Event — IIAS Lunch Lecture

Restructuring Life: political, social, and material transformation in post-conflict, post-disaster Nepal

Drawing upon 20 years of ethnographic research in Dolakha district, Nepal, Sara Schneiderman's (UBC, Canada) narrative is anchored by a series of photographs that track how specific structural forms—homes, temples, schools, roads, and other elements of the built environment and landscape—have changed shape over time, through the twin processes of state restructuring and infrastructural reconstruction in the wake of Nepal’s state-Maoist conflict (1996-2006), post-conflict constitutional process (2006-2015) and post-earthquake reconstruction program (2015-present).

Lunch Lecture by Sara Shneiderman, Associate Professor at the University of British Columbia, Canada.

Lunch is provided, registration is required. 

This talk draws upon over 20 years of ethnographic research in Dolakha district, Nepal, to explore how political upheaval and natural disaster may be experienced as intertwined forces of social transformation. My narrative is anchored by a series of photographs that track how specific structural forms—homes, temples, schools, roads, and other elements of the built environment and landscape—have changed shape over time, through the twin processes of state restructuring and infrastructural reconstruction in the wake of Nepal’s state-Maoist conflict (1996-2006), post-conflict constitutional process (2006-2015) and post-earthquake reconstruction program (2015-present). These material transformations provide the foundation for a broader anthropological consideration of how people conceptualize the very ideas of structure, transformation, and agency themselves as they negotiate the ever-changing terrain of the Nepali state.
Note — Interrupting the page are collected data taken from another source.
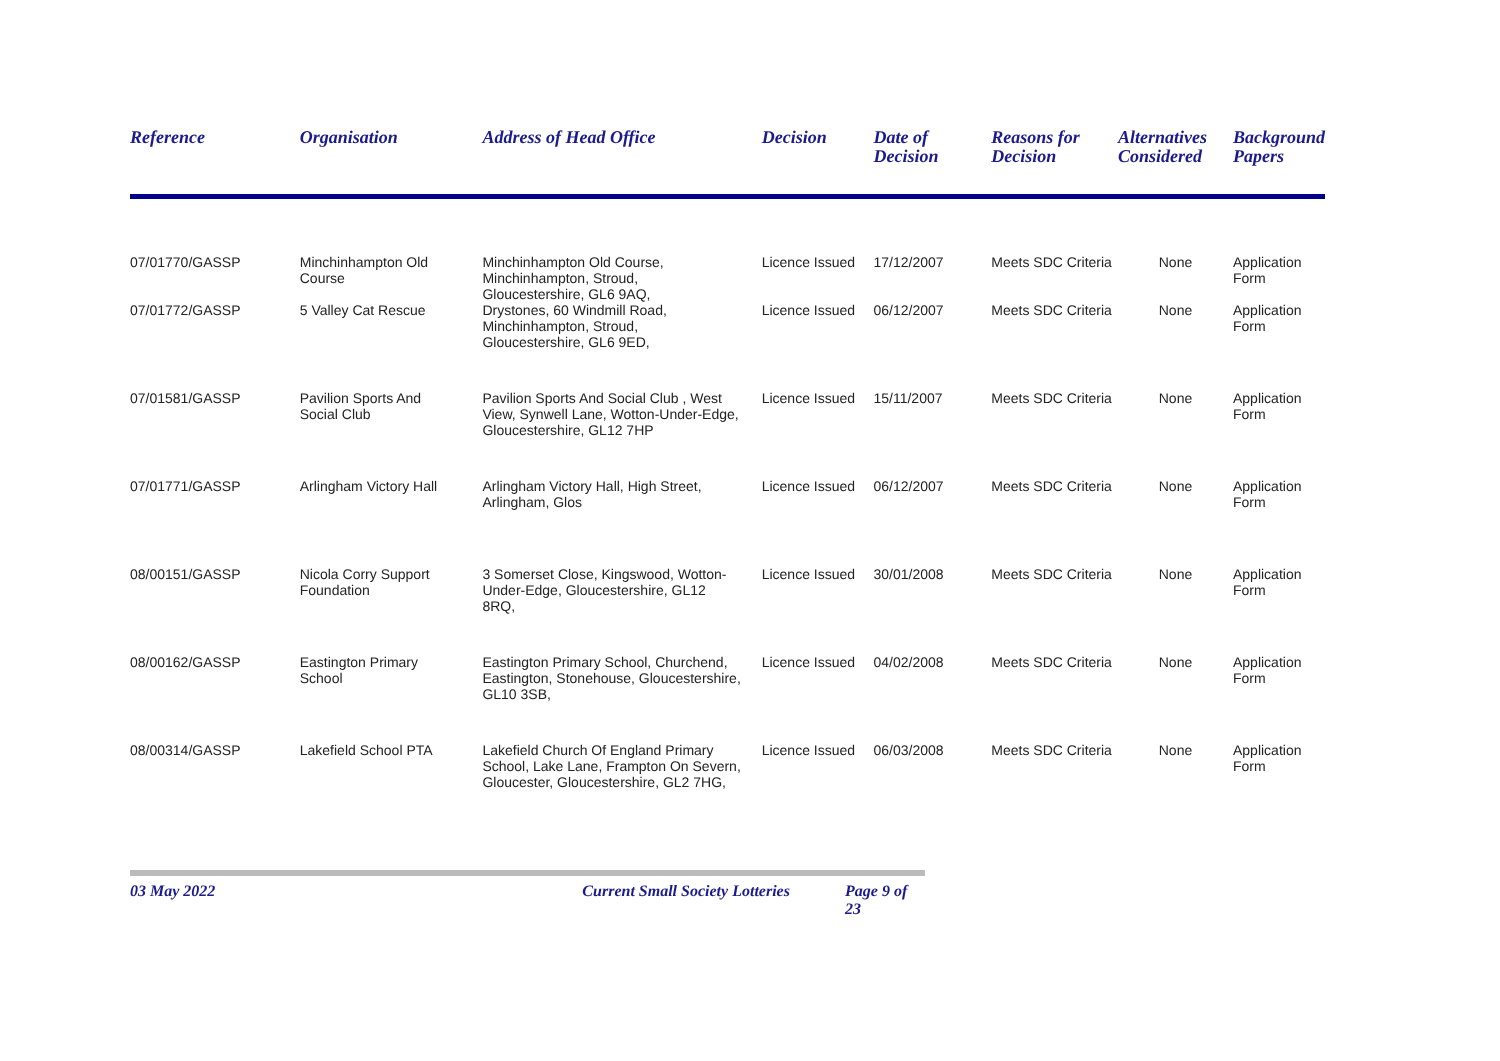| Reference | Organisation | Address of Head Office | Decision | Date of Decision | Reasons for Decision | Alternatives Considered | Background Papers |
| --- | --- | --- | --- | --- | --- | --- | --- |
| 07/01770/GASSP | Minchinhampton Old Course | Minchinhampton Old Course, Minchinhampton, Stroud, Gloucestershire, GL6 9AQ, | Licence Issued | 17/12/2007 | Meets SDC Criteria | None | Application Form |
| 07/01772/GASSP | 5 Valley Cat Rescue | Drystones, 60 Windmill Road, Minchinhampton, Stroud, Gloucestershire, GL6 9ED, | Licence Issued | 06/12/2007 | Meets SDC Criteria | None | Application Form |
| 07/01581/GASSP | Pavilion Sports And Social Club | Pavilion Sports And Social Club , West View, Synwell Lane, Wotton-Under-Edge, Gloucestershire, GL12 7HP | Licence Issued | 15/11/2007 | Meets SDC Criteria | None | Application Form |
| 07/01771/GASSP | Arlingham Victory Hall | Arlingham Victory Hall, High Street, Arlingham, Glos | Licence Issued | 06/12/2007 | Meets SDC Criteria | None | Application Form |
| 08/00151/GASSP | Nicola Corry Support Foundation | 3 Somerset Close, Kingswood, Wotton- Under-Edge, Gloucestershire, GL12 8RQ, | Licence Issued | 30/01/2008 | Meets SDC Criteria | None | Application Form |
| 08/00162/GASSP | Eastington Primary School | Eastington Primary School, Churchend, Eastington, Stonehouse, Gloucestershire, GL10 3SB, | Licence Issued | 04/02/2008 | Meets SDC Criteria | None | Application Form |
| 08/00314/GASSP | Lakefield School PTA | Lakefield Church Of England Primary School, Lake Lane, Frampton On Severn, Gloucester, Gloucestershire, GL2 7HG, | Licence Issued | 06/03/2008 | Meets SDC Criteria | None | Application Form |
03 May 2022 Current Small Society Lotteries Page 9 of 23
Sara Shneiderman is Associate Professor at the University of British Columbia (UBC), in the Department of Anthropology and the Institute of Asian Research at UBC’s School of Public Policy & Global Affairs. She is the author of Rituals of Ethnicity: Thangmi Identities Between Nepal and India (University of Pennsylvania Press 2015; winner of the 2017 James Fisher Prize for First Books on the Himalayan Region) and co-editor of the newly released volume Darjeeling Reconsidered: Histories, Politics, Environments (Oxford University Press, 2018). She has also published widely on the themes of ethnicity, mobility, citizenship, and borders in the Himalayas and South Asia. Her current transdisciplinary research partnership funded by the Canadian Social Sciences and Humanities Research Council (SSHRC) focuses on the social and political dimensions of post-earthquake reconstruction in Nepal. At UBC, she is Co-Coordinator of the Himalaya Program and Co-Director of the Centre for India and South Asia Research.

 

 

Registration (required)

If you would like to attend this lecture, please register via the webform provided below, by Friday 19 October 15:00 hrs if you would like IIAS to provide lunch.

About IIAS Lunch Lectures

Every month, one of the IIAS affiliated fellows will give an informal presentation about his/her work-in-progress for colleagues and others interested. Lunch lectures are sometimes also organised for visiting scholars.

IIAS organises these lectures to provide the research community with an opportunity to freely discuss ongoing research and exchange thoughts and ideas. Anyone with an interest in the subject matter at hand is welcome to attend and join the discussion.